February 25, 2023: Climate Change and Migrating Farmers: The Spread of Agriculture to Southern Europe
Andrew Moore, PhD, Past President of the Archaeologial Instute of America & Rochester Institute of Technology (retired)
Free to the public
Online Webinar

Abstract:
Farming spread from its center of origin in western Asia to southern Europe at the beginning of the Holocene. This phenomenon has prompted many questions. Why did farming spread when it did? Who brought it to southern Europe, and by what means? Migrant farmers from western Asia reached the Aegean before 9,000 cal BP (c. 7,000 BC). Then there was a pause that lasted a millennium. The onward spread of farming took this new economy rapidly inland to the Danube Basin, and westward to the Adriatic and beyond. The westward dispersal took place along the coasts; the only reasonable explanation is that it was carried forward by migrating farmers looking for new lands to settle, an hypothesis supported by the latest ADNA evidence. The question then is, why did they leave the Aegean for the Adriatic and beyond so suddenly? Results from the “Early Farming in Dalmatia Project” are providing answers to these questions. Recent research has focused on the impact of a sudden reversal of climate, the “8,200 cal BP event”. During this episode the climate of the early Holocene became cold and dry. This phase lasted about 300 years, or 10 human generations, enough to disrupt the existing farming economy in the Aegean and over a much wider area. It caused some of these farmers to leave their homeland in search of fresh lands to colonize. It was these migrants who brought farming to the Adriatic and beyond.
Bio:
Andrew Moore’s archaeological interests span the Middle East, the Mediterranean, and Europe. His research has concentrated on the advent of agriculture and sedentary life in the Middle East and their spread to Africa and Eurasia. Moore has conducted field research in Syria, Iraq, Palestine, Croatia and other countries.

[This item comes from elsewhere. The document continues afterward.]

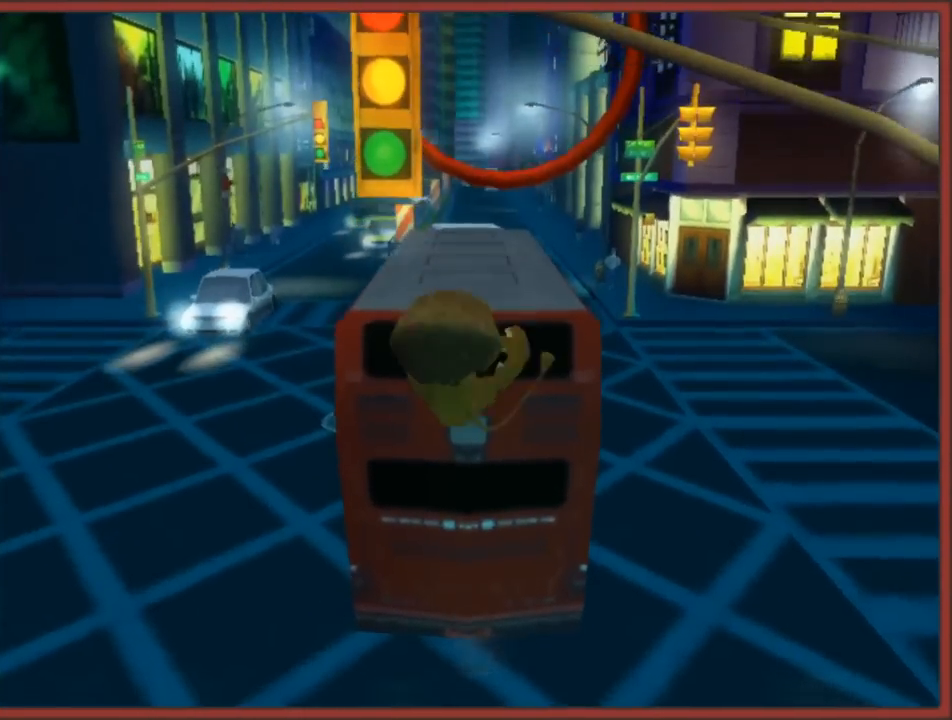
{"buttons": [], "left_stick": "center", "right_stick": "center", "events": [[233, "A", "down"], [350, "left_stick", "center"], [483, "A", "up"]]}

In the 1970s Moore excavated Abu Hureyra in the Euphrates Valley in Syria, a site threatened by the construction of a new dam. The site was significant because it documented the transition from foraging to farming around 13,000 years ago, much earlier than had been suspected. Research on the record from this key site continues.
Moore is currently investigating the spread of farming around the Mediterranean and into southern Europe. Moore has excavated two Neolithic villages, Danilo and Pokrovnik, on the Croatian coast and has conducted extensive landscape surveys of the surrounding region. The project has demonstrated that agriculture reached the Adriatic region as a mature mixed farming system brought in from farther east by migrating farmers around 8,000 years ago.

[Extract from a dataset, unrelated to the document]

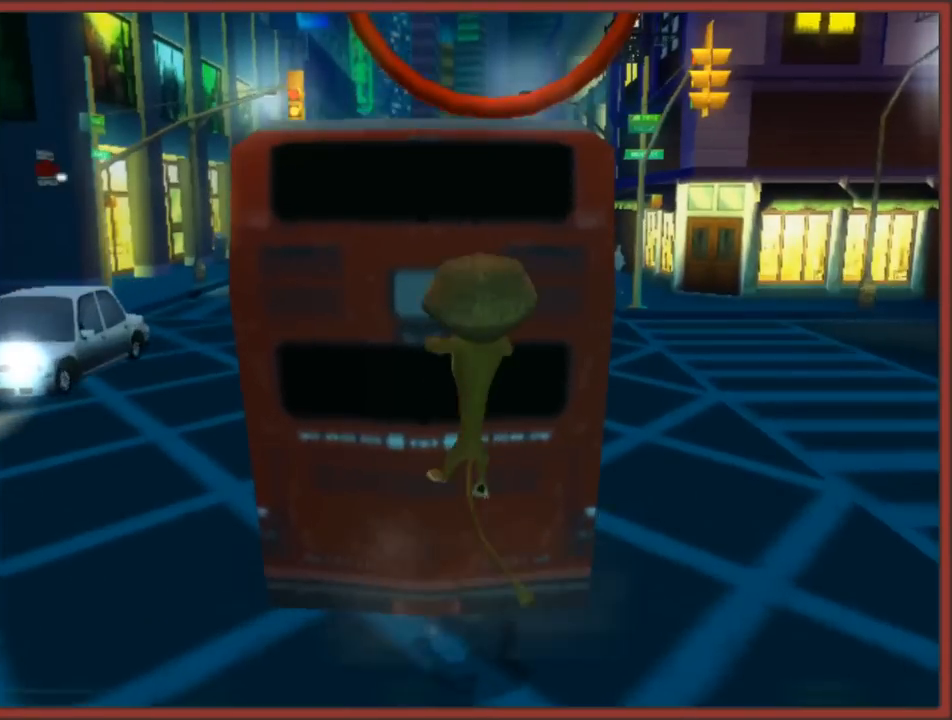
{"buttons": [], "left_stick": "up", "right_stick": "center", "events": [[67, "A", "down"], [167, "left_stick", "up"], [400, "A", "up"]]}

Moore has taught archaeology at the University of Arizona and Yale University. Moore has spent two decades in academic administration, as Associate Dean in the Graduate School at Yale, and latterly as Dean of the College of Liberal Arts, then Dean of Graduate Studies, at Rochester Institute of Technology (RIT). He is currently Professor and Dean Emeritus at RIT, and an Honorary President of the Archaeological Institute of America, the largest and oldest archaeological organization in North America.
Moore’s publications include Village on the Euphrates (with G.C. Hillman and A.J. Legge, Oxford University Press 2000) and Early Farming in Dalmatia (with Marko Menđušić, Archaeopress 2019). His degrees are from the University of Oxford (B.A., M.A., D.Phil.) and the University of London (Dip.Arch.).